■ **取り組む作業**
**A.** 読解文に名前が出てくる出演者を、すべて挙げよ。
**B.** 読解文のうち、「宝塚歌劇団専科の悠真 倫や、」で始まり「ラリと光る涙まで確認できた。」で終わる部分を、一字も変えずに書き写せ。

■ **読解文**

==================================================

4月5日より「梅田芸術劇場メインホール」で上演されている『エリザベート TAKARAZUKA25周年スペシャル・ガラ・コンサート』。7日には元宙組トップスター・朝夏まなとを中心とする「フルコスチューム’16宙組バージョン」が上演され、ライブ配信もおこなわれた。

宝塚歌劇団専科の悠真 倫や、多くの卒業生が世代を超えて集結した今コンサート。フルコスチュームバージョンは2014年花組版と、2016年宙組版があり、上演当時のメンバーを中心に、全員扮装しプロローグから最後の「愛のテーマ」までを通して熱唱する。

ライブ配信では現役当時と同じコスチュームの意匠や、細かな表情まで楽しめるのがポイント。7日配信の舞台では、朝夏トートの黒いマニキュアを塗った指先の動き、元宙組トップ娘役の実咲凜音が演じるエリザベートのキラリと光る涙まで確認できた。

==================================================

■ **データ記録**
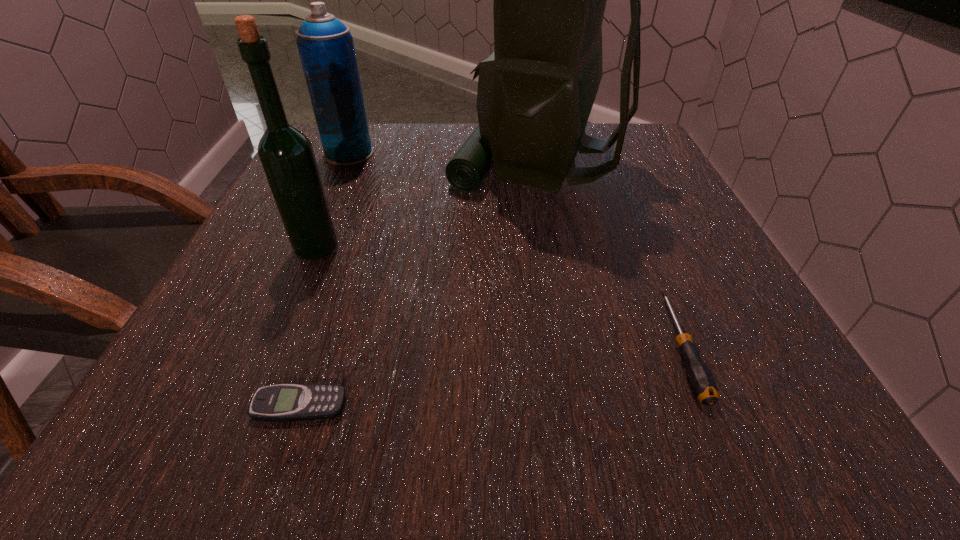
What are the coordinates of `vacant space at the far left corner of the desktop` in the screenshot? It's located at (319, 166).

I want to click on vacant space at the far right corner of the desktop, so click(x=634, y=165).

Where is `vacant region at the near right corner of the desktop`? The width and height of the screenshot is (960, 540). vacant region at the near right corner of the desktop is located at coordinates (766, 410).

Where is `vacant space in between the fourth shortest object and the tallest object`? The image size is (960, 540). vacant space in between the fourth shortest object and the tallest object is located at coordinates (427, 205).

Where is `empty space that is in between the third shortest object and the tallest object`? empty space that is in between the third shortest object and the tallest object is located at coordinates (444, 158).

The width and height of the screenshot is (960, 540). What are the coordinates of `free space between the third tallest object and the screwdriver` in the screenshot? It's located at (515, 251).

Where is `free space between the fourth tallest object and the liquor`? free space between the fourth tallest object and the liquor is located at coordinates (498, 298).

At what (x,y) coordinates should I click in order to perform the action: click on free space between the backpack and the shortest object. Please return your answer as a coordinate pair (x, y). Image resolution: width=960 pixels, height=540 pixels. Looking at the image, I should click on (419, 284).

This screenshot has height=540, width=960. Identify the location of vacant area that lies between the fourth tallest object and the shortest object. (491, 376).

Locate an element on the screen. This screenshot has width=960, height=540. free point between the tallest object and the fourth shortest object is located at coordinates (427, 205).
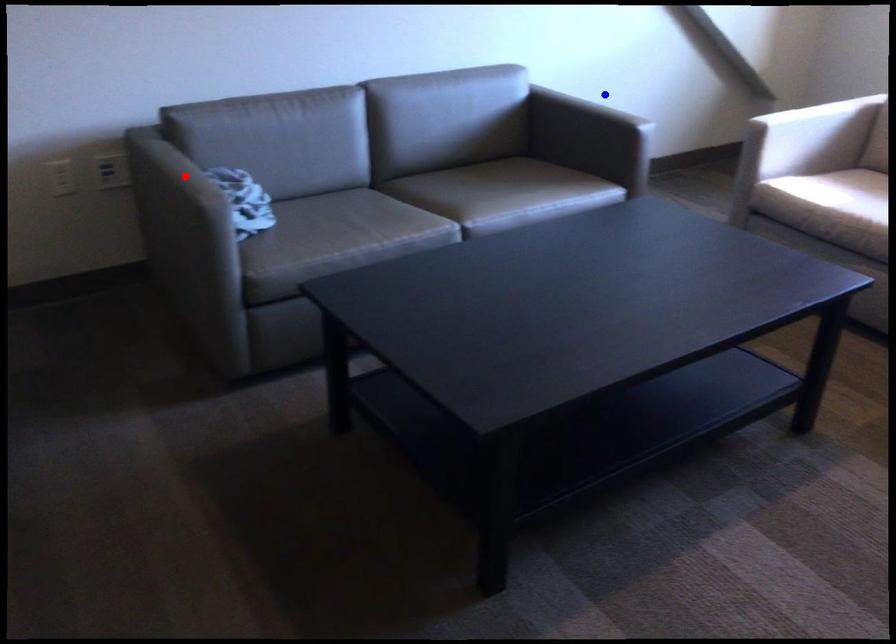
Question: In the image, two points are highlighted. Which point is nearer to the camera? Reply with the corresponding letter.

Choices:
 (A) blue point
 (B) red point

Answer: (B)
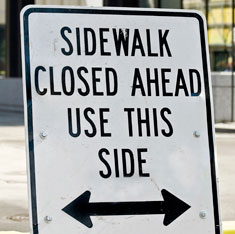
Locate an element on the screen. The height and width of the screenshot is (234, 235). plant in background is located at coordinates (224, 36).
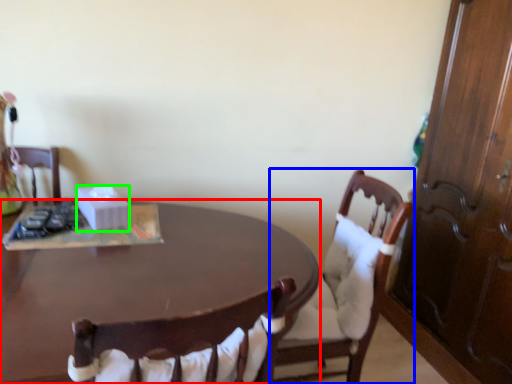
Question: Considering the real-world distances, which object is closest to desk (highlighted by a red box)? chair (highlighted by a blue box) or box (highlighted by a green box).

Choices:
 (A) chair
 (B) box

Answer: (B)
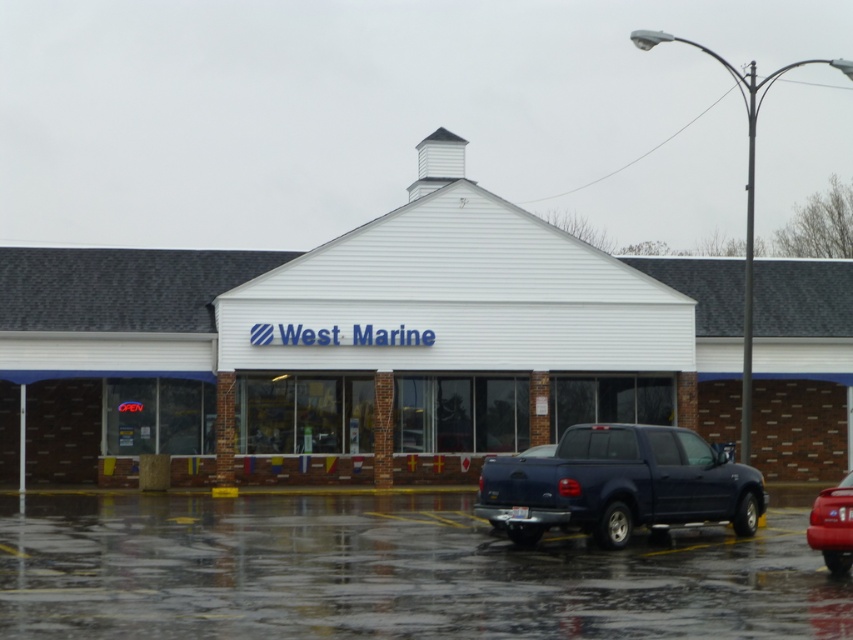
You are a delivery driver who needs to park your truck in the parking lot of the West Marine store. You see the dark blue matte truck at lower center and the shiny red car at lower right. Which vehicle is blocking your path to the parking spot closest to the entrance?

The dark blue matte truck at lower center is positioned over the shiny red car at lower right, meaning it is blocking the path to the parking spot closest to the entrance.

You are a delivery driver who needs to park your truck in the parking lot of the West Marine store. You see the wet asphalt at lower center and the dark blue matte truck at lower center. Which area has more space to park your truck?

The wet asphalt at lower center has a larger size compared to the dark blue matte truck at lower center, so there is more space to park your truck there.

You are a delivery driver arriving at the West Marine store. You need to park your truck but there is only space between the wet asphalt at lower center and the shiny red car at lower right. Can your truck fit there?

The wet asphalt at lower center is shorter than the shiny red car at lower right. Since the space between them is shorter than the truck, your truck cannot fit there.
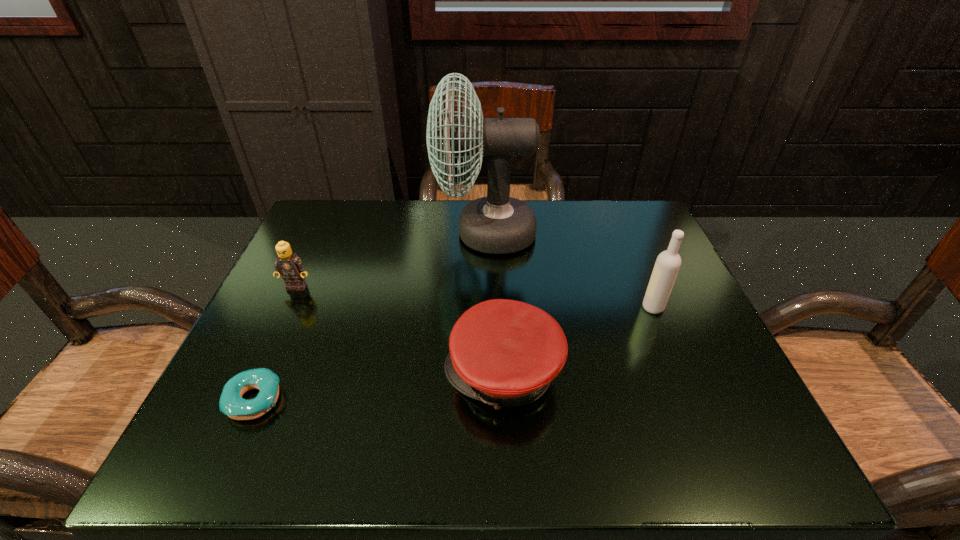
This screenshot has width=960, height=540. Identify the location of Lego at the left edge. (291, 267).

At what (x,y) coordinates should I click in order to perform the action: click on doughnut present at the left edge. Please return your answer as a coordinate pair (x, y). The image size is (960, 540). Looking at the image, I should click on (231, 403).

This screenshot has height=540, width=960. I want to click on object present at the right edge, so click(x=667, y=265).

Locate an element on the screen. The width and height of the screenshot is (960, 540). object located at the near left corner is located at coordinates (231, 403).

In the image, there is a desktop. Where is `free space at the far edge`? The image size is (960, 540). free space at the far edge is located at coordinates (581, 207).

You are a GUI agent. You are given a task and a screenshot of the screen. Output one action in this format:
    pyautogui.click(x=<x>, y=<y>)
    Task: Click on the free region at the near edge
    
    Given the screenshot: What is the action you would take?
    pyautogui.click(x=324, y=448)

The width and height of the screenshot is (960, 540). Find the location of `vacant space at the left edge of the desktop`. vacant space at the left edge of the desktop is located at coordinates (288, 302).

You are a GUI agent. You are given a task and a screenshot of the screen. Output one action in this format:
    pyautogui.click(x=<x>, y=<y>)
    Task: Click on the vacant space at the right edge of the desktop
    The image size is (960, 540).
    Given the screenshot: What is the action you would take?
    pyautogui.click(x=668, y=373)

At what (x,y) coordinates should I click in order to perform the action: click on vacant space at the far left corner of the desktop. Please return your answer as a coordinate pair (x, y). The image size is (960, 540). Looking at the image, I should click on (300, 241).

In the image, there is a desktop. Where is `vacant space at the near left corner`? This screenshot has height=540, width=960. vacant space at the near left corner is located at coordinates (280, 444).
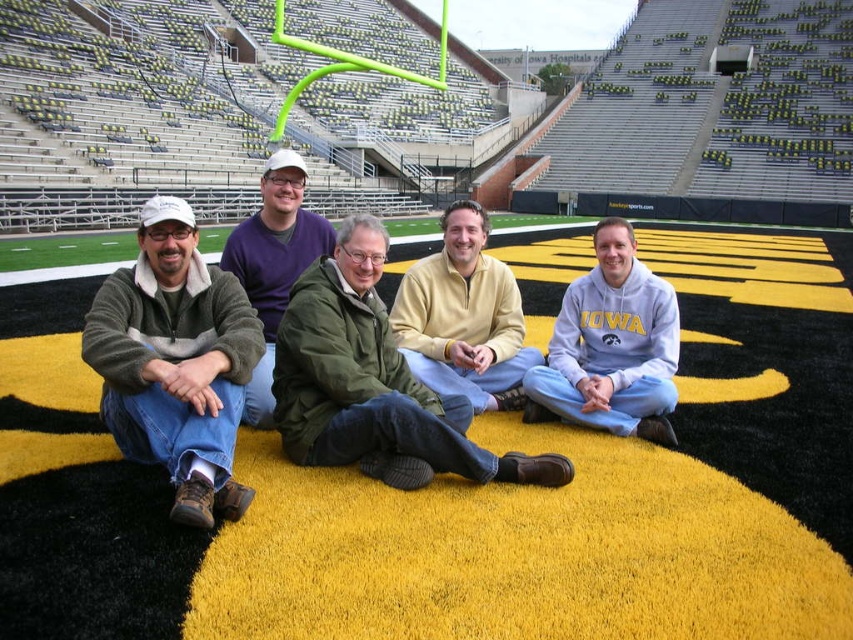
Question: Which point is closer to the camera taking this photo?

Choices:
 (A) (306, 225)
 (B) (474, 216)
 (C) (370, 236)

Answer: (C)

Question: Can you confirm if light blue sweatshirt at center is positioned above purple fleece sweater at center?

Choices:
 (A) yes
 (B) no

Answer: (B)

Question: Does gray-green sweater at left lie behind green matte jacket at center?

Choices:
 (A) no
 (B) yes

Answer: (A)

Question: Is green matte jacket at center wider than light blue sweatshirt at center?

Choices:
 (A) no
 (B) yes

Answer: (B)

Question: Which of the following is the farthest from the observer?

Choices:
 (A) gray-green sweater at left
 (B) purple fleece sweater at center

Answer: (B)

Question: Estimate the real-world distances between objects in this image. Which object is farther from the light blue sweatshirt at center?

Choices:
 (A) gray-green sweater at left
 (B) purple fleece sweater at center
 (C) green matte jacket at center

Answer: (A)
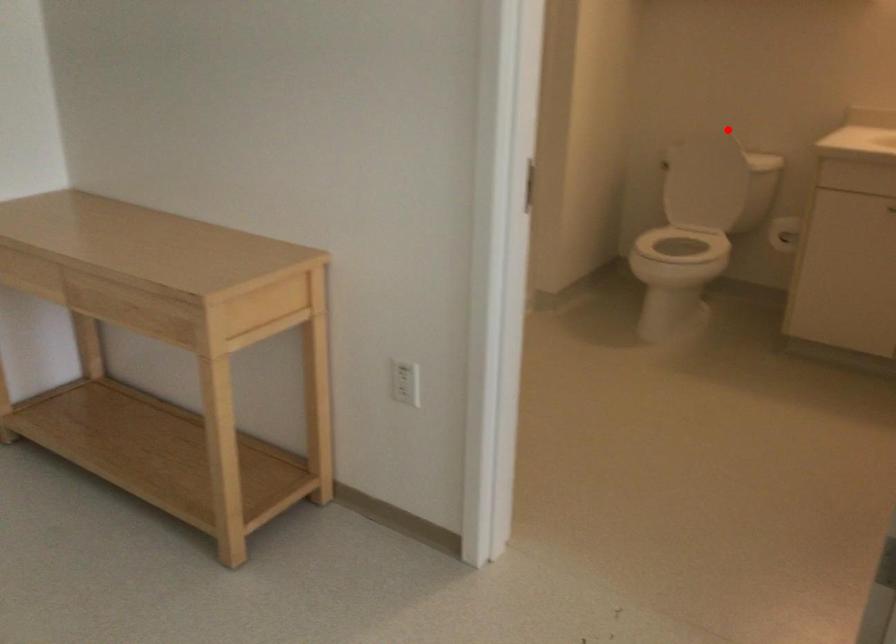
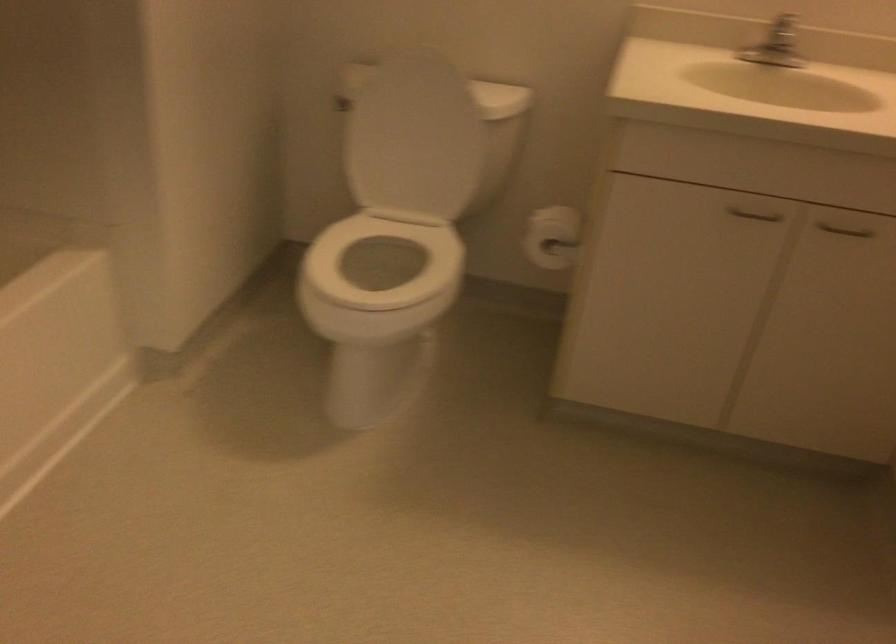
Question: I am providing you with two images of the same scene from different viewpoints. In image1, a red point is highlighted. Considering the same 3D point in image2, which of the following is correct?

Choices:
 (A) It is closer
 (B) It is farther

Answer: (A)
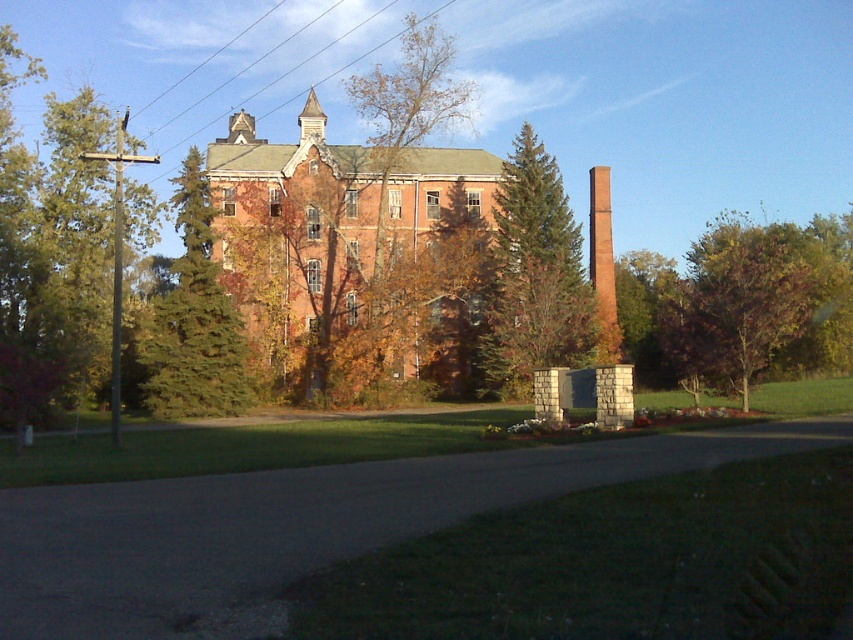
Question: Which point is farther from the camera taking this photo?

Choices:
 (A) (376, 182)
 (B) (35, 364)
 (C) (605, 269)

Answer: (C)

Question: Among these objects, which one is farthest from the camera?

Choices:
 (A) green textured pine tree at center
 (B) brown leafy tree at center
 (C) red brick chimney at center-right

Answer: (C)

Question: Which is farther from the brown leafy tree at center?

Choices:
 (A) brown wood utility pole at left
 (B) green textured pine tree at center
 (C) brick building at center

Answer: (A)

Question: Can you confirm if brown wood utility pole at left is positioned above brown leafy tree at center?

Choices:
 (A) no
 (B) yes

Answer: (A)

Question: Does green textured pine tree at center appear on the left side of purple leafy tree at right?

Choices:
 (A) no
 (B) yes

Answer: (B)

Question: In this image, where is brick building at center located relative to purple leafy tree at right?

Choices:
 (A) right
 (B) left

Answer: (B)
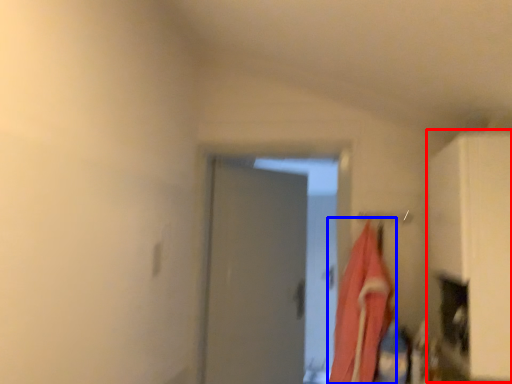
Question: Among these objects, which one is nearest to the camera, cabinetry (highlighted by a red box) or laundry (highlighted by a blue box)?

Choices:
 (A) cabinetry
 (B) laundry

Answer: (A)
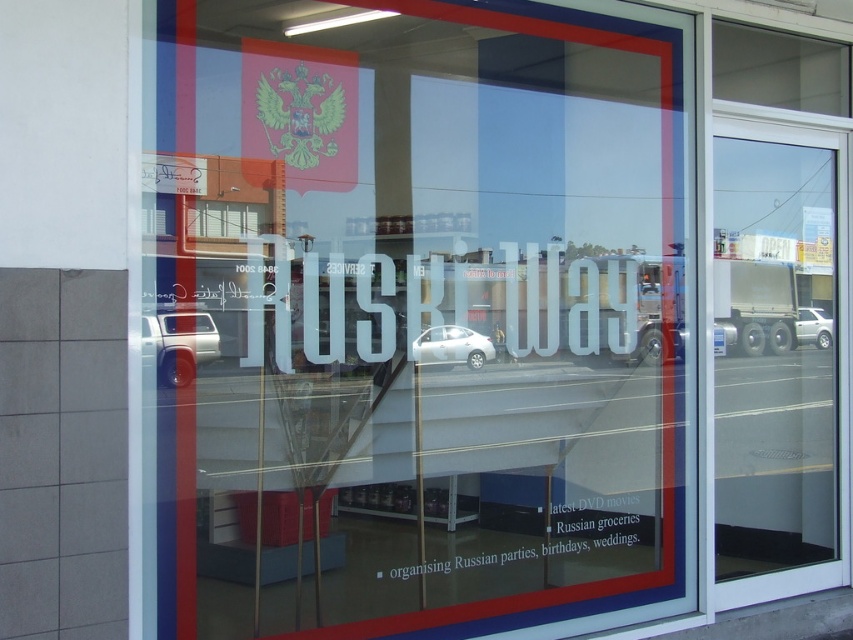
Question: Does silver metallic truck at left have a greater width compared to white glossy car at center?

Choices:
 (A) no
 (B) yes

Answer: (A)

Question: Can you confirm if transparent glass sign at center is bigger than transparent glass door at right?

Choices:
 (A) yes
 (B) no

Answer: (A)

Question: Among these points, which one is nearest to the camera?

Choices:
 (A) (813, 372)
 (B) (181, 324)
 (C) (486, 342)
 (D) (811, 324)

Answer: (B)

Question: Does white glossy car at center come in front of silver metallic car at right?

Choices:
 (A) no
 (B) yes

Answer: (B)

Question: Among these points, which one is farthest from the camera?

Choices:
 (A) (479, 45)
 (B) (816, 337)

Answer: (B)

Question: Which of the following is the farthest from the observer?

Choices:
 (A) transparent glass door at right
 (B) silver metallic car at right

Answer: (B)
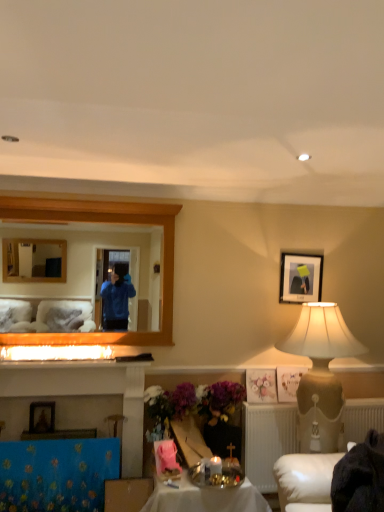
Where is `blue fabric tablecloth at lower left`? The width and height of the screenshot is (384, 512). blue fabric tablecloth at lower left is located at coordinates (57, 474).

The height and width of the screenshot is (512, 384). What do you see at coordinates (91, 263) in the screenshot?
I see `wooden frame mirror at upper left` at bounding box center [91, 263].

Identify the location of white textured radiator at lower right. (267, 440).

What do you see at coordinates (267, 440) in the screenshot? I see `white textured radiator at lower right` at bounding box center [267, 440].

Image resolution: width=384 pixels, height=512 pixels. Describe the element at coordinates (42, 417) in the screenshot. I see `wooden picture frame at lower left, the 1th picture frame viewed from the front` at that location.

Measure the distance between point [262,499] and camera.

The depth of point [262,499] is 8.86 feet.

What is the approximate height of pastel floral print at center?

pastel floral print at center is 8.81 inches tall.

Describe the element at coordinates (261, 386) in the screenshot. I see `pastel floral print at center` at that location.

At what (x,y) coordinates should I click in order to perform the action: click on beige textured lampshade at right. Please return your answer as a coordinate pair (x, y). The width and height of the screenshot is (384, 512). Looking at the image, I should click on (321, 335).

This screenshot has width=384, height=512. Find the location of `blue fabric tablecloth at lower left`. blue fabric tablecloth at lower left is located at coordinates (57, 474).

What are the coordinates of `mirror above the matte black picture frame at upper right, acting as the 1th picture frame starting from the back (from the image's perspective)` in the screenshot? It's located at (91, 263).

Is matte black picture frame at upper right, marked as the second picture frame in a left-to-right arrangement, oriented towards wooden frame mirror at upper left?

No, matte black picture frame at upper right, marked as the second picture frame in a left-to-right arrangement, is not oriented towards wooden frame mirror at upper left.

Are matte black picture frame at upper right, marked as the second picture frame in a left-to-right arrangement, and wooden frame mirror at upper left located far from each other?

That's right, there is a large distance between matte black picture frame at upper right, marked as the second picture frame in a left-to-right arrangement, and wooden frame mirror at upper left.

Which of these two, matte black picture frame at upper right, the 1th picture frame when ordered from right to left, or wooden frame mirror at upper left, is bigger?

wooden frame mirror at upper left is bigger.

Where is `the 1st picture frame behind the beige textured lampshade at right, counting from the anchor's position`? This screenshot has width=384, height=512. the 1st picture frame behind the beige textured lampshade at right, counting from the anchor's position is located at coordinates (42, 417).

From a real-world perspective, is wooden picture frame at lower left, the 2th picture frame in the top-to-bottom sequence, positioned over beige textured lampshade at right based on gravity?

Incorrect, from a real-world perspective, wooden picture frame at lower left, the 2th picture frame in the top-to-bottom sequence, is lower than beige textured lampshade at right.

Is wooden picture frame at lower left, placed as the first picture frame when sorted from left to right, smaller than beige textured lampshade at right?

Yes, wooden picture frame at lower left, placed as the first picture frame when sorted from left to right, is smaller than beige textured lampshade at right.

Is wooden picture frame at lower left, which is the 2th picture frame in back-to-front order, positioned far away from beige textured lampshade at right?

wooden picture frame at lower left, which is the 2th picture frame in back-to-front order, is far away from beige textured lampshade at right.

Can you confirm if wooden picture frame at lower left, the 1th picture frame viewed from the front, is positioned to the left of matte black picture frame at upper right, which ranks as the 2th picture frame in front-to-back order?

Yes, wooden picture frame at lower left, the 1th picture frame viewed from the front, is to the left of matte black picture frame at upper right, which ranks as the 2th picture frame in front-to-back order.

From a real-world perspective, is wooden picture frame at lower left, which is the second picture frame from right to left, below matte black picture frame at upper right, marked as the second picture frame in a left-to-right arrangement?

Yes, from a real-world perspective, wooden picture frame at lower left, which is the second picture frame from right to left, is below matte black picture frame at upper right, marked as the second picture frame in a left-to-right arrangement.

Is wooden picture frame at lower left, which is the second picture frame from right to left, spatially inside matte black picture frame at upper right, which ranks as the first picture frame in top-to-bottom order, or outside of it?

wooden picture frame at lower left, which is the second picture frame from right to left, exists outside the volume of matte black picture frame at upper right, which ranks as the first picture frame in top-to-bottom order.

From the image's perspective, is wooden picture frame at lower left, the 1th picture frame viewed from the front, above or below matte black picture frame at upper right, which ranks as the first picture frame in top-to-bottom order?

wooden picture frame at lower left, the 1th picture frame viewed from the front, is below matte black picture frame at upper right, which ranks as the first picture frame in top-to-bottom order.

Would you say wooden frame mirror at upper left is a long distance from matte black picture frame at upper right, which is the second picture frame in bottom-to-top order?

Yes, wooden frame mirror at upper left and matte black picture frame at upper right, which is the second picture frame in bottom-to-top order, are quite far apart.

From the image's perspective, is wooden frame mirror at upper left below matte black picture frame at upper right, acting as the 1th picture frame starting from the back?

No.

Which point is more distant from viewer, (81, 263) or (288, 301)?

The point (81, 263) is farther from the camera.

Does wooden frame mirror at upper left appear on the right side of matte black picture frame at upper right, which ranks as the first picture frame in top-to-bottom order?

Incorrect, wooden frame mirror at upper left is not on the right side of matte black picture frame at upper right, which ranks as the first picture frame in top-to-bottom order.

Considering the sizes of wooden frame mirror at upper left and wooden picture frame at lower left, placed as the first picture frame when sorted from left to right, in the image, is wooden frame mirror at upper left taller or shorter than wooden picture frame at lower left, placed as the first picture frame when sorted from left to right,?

==================================================

■ **演習の結果**
**A.** 朝夏まなと、悠真 倫、実咲凜音

**B.**
宝塚歌劇団専科の悠真 倫や、多くの卒業生が世代を超えて集結した今コンサート。フルコスチュームバージョンは2014年花組版と、2016年宙組版があり、上演当時のメンバーを中心に、全員扮装しプロローグから最後の「愛のテーマ」までを通して熱唱する。

ライブ配信では現役当時と同じコスチュームの意匠や、細かな表情まで楽しめるのがポイント。7日配信の舞台では、朝夏トートの黒いマニキュアを塗った指先の動き、元宙組トップ娘役の実咲凜音が演じるエリザベートのキラリと光る涙まで確認できた。